Над чем работать:
1. Перепишите без изменений отрывок из текста о забастовках начала 1917 года: между словами «Шляпников, член Центрального» и «выходит на улицу.», включая и те и другие.
2. Сколько рабочих, согласно тексту о забастовках начала 1917 года, бастовало в столице в день кровавой годовщины 9 января?
3. Напишите продолжение текста о забастовках начала 1917 года, начиная сразу после его последнего предложения.

====== Текст

Шляпников, член Центрального Комитета большевиков, сам бывший рабочий-металлист, рассказывает, как нервно были настроены рабочие в те дни: «Достаточно было иногда свиста, некоторого шума, чтобы рабочие приняли его за сигнал к остановке предприятия». Эта подробность одинаково замечательна и как политический симптом, и как психологический штрих: революция уже сидит в нервах, прежде чем выходит на улицу.
Провинция проходит через те же этапы, только медленнее. Рост массовидности движения и его боевого духа передвигает центр тяжести от текстильщиков к металлистам, от экономических стачек – к политическим, от провинции – к Петрограду. Первые два месяца 1917 года дают 575 000 политических стачечников, из них львиная доля приходится на столицу. Несмотря на новый разгром, произведенный полицией накануне 9 января, в столице бастовало в день кровавой годовщины 150 000 рабочих. Настроение напряженное, металлисты впереди, рабочие все больше чувствуют, что отступления нет. На каждом заводе выделяется активное ядро, чаще всего вокруг большевиков. Забастовки и митинги идут непрерывно в течение первых двух недель февраля, 8-го на Путиловском заводе полицейские подверглись «граду железных обломков и шлака», 14-го, в день открытия Думы, бастовало в Петербурге около 90 тысяч. Несколько предприятий остановилось и в Москве. 16-го власти решили ввести в Петрограде карточки на хлеб. Это новшество ударило по нервам, 19-го возле продовольственных лавок скопилось много народу, особенно женщин, все требовали хлеба. Через день в некоторых частях города произошел разгром булочных. Это были уже зарницы восстания, разразившегося через несколько дней.

============
====== Перечень пунктов

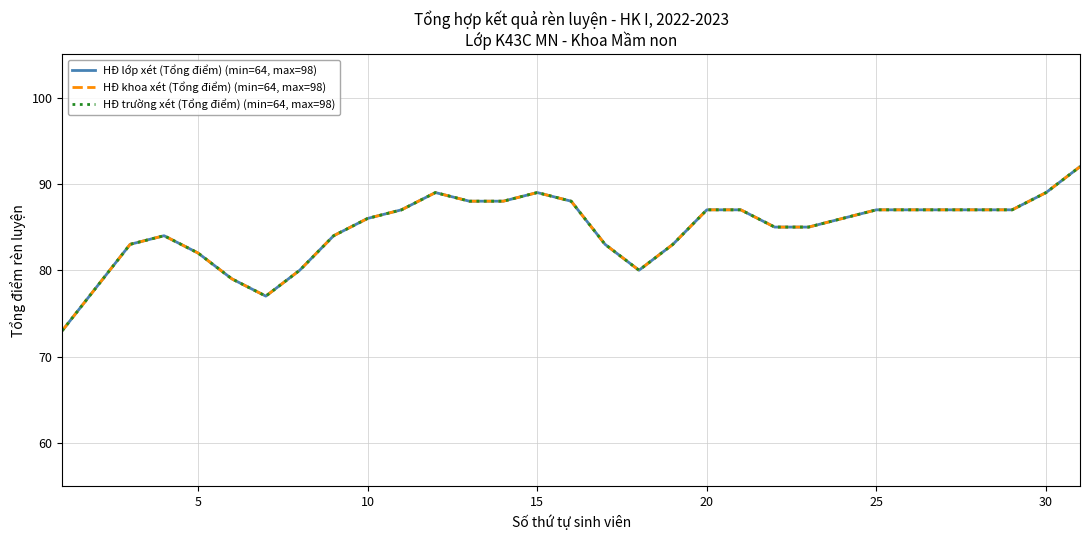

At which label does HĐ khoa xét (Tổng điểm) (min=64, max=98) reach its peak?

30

============
====== Перечень пунктов

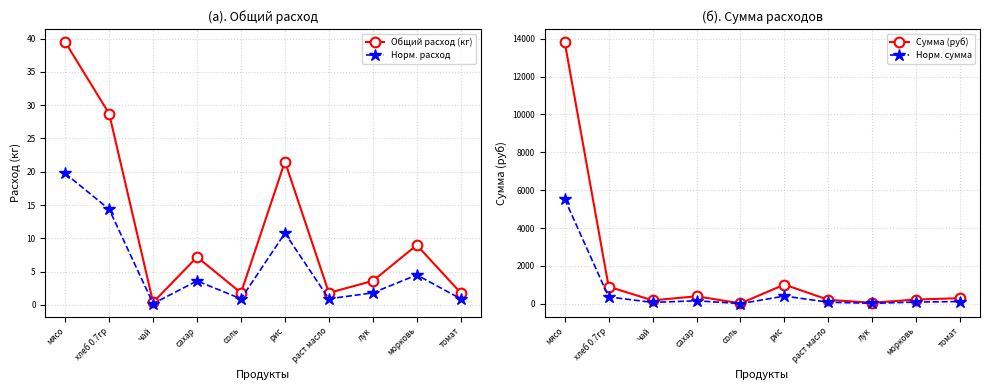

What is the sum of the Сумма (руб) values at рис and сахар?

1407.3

============

Ответы по пунктам:
1.
Шляпников, член Центрального Комитета большевиков, сам бывший рабочий-металлист, рассказывает, как нервно были настроены рабочие в те дни: «Достаточно было иногда свиста, некоторого шума, чтобы рабочие приняли его за сигнал к остановке предприятия». Эта подробность одинаково замечательна и как политический симптом, и как психологический штрих: революция уже сидит в нервах, прежде чем выходит на улицу.

2. 150 000 рабочих.

3.
Революционную смелость русский пролетариат почерпал не только в себе самом. Уже его положение как меньшинства нации говорит, что он не мог бы ни придать своей борьбе такой размах, ни тем более встать во главе государства, если бы не имел мощной опоры в толщах народа. Такую опору обеспечил ему аграрный вопрос.
Запоздалое полуосвобождение крестьян в 1861 году застало сельское хозяйство почти на том же уровне, на каком оно находилось два столетия назад. Сохранение старого, обворованного при реформе фонда общинных земель, при архаических приемах обработки, автоматически обостряло кризис деревенского перенаселения, который являлся в то же время кризисом трехполья. Крестьянство тем более чувствовало себя в западне, что процесс развертывался не в XVII, а в XIX веке, т. е. в условиях далеко зашедшего вперед денежного хозяйства, которое предъявляло к деревянной сохе требования, доступные разве лишь трактору. И здесь мы видим сближение отдельных ступеней исторического процесса и, как результат, чрезвычайную остроту противоречий.
Ученые агрономы и экономисты проповедовали, что земли, при условии рациональной обработки, было бы вполне достаточно, т. е. предлагали крестьянину совершить прыжок на более высокую ступень техники и культуры, не задев ни помещика, ни урядника, ни царя. Но ни один хозяйственный режим, тем более земледельческий, наиболее косный, не сходил со сцены, не исчерпав всех своих возможностей. Прежде чем увидеть себя вынужденным перейти к более интенсивной хозяйственной культуре, крестьянин должен был сделать последний опыт расширения своего трехполья. Этого можно было достигнуть, очевидно, только за счет некрестьянских земель. Задыхаясь в тесноте своего земельного простора, под жгучим кнутом фиска и рынка, мужик неминуемо должен был сделать попытку разделаться навсегда с помещиком.
Накануне первой революции общее количество годной земли в пределах Европейской России оценивалось в 280 миллионов десятин. Общинно-надельные земли составляли около 140 миллионов, удельные – свыше
5 миллионов, церковные и монастырские – около 2 1/2 миллиона десятин. Из частновладельческой земли на долю 30 тысяч крупных помещиков, каждый из которых владел свыше 500 десятин, приходилось 70 миллионов десятин, т. е. такое же количество, какое принадлежало, примерно, десяти миллионам крестьянских семей. Эта земельная статистика составляла готовую программу крестьянской войны.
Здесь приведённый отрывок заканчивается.